The move is a blow to the Vatican's drive to have its bank included in Europe's "white list" of states that comply with international standards against tax fraud and money-laundering.
The bank, formally known as the Institute for Works of Religion (IOR), enacted major reforms last year in an attempt to get Europe's seal of approval and put behind it scandals that have included accusations of money laundering and fraud.
Italy's leading financial daily Il Sole 24 Ore reported at the weekend that JP Morgan Chase in Milan had told the IOR of the closing of its account in a letter on Feb. 15.
The letter said the IOR's account in Italy's business capital would gradually be phased out starting on March 16 and closed on March 30.
In Milan, JP Morgan Chase declined to comment and the Vatican also had no comment.
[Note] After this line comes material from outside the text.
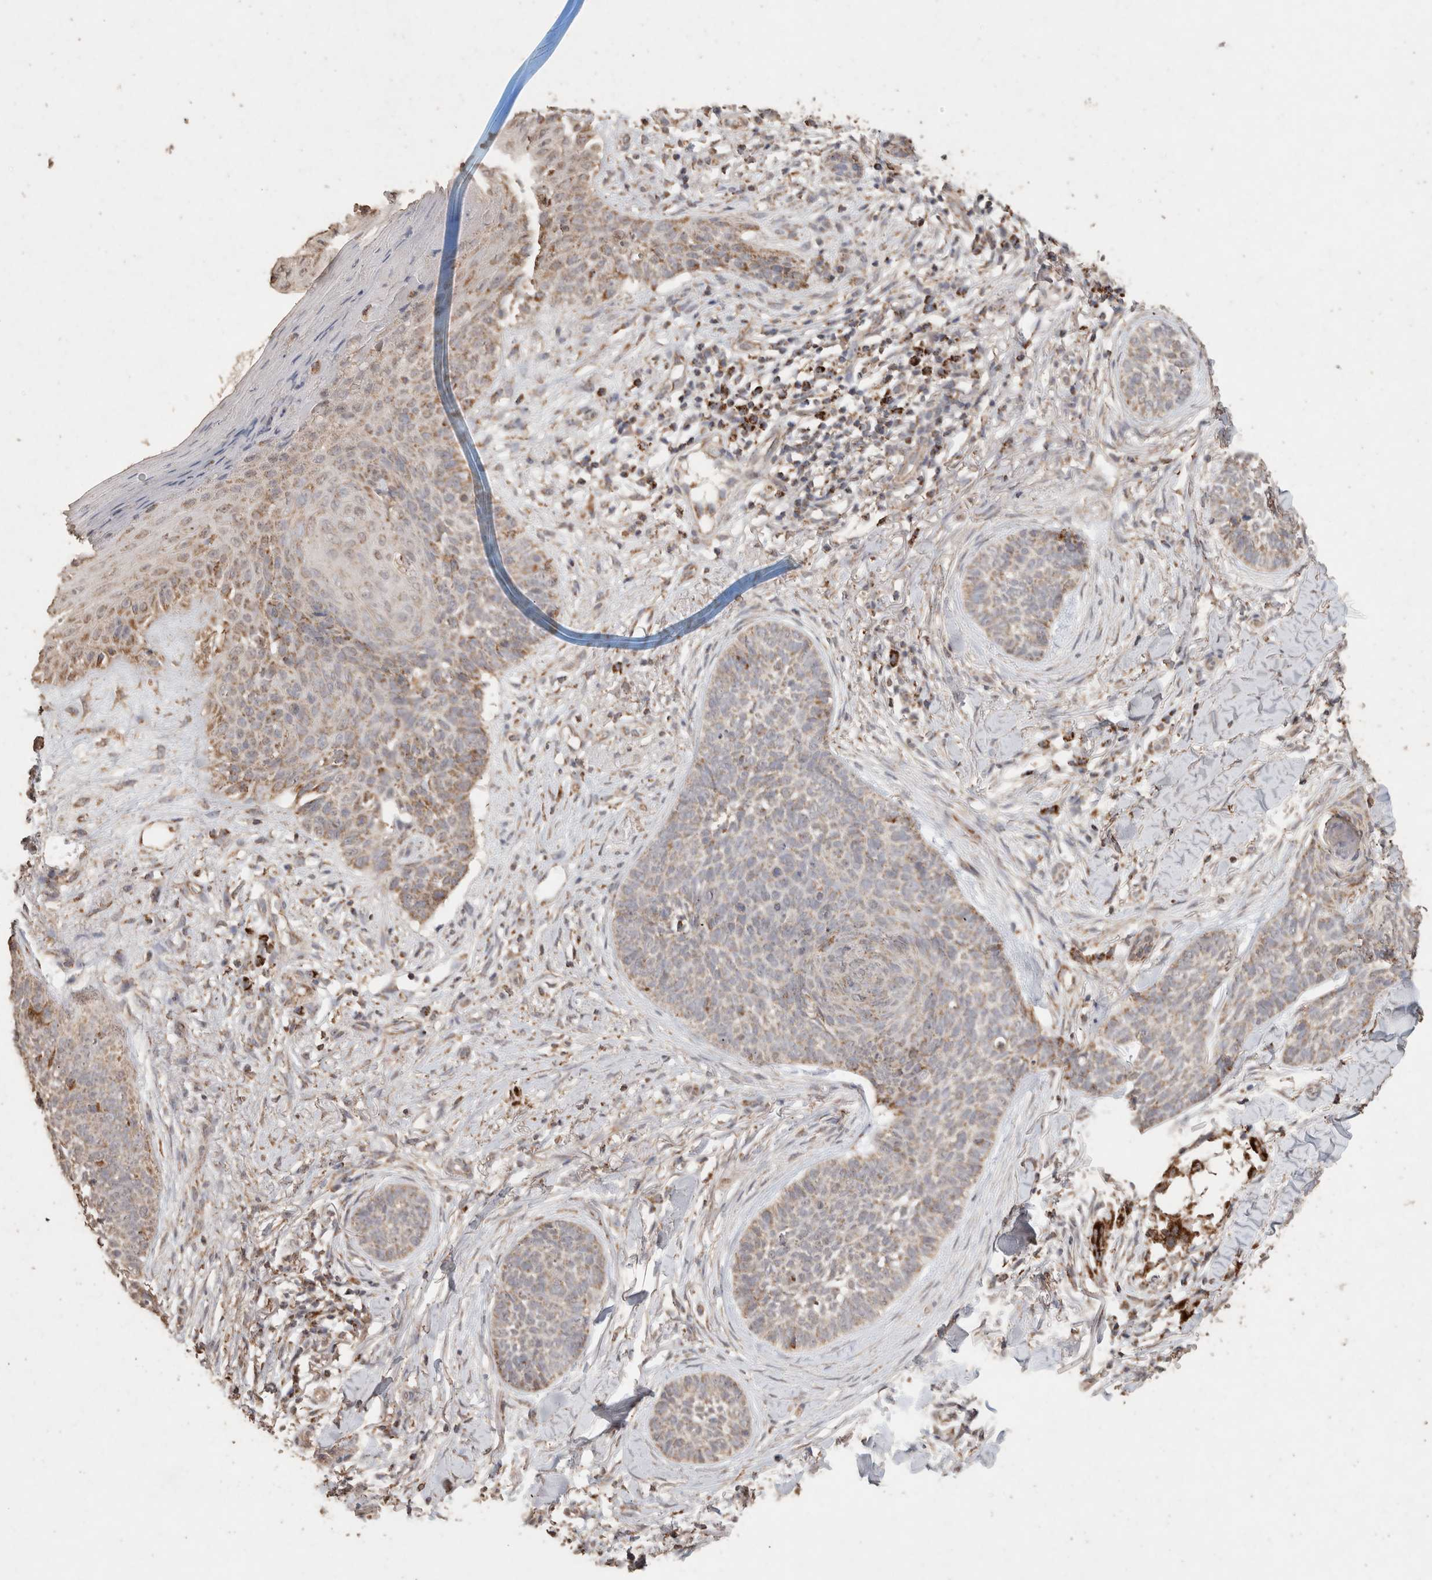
{"staining": {"intensity": "moderate", "quantity": "25%-75%", "location": "cytoplasmic/membranous"}, "tissue": "skin cancer", "cell_type": "Tumor cells", "image_type": "cancer", "snomed": [{"axis": "morphology", "description": "Normal tissue, NOS"}, {"axis": "morphology", "description": "Basal cell carcinoma"}, {"axis": "topography", "description": "Skin"}], "caption": "The photomicrograph shows staining of skin cancer, revealing moderate cytoplasmic/membranous protein positivity (brown color) within tumor cells.", "gene": "ACADM", "patient": {"sex": "male", "age": 67}}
It was not possible to contact IOR officials because Monday was a holiday in the Vatican.
Il Sole said JP Morgan Chase informed the IOR that the account was being closed because the bank's Milan branch felt the IOR had failed to provide sufficient information on money transfers.
The financial newspaper, which gave the number of the IOR account, said some 1.5 billion euros passed through it in about 18 months. It said the account was a "sweeping facility," meaning that it was emptied out at the end of each day with funds transferred to another IOR account in Germany.
The closure move by JP Morgan Chase, which was also reported by two leading general newspapers on Monday - Corriere della Sera and La Stampa - was a further blow to the IOR, whose image has been tarnished by a string of scandals.